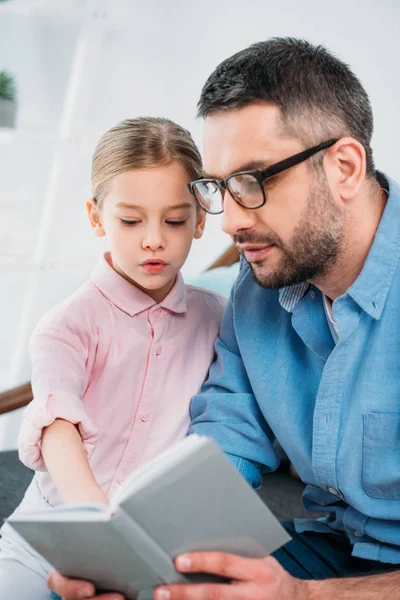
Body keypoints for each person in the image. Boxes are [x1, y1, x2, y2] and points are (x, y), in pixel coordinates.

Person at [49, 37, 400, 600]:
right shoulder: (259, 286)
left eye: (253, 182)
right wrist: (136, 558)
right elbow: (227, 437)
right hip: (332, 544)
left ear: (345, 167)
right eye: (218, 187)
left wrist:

══════

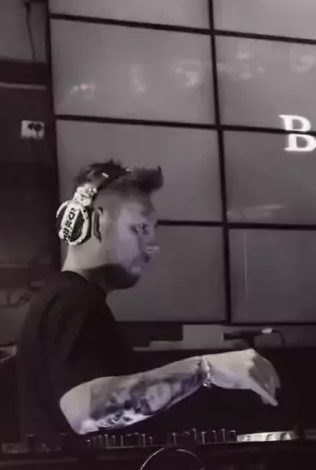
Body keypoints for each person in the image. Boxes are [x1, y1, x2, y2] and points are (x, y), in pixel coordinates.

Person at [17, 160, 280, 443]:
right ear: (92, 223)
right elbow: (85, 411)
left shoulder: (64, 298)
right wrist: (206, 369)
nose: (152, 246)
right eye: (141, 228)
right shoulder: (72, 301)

══════

Aim of the task: Look through the listing and return each line containing the word "left".

Output for this exercise:
left eye: (253, 182)
left ear: (345, 167)
left wrist:
left shoulder: (64, 298)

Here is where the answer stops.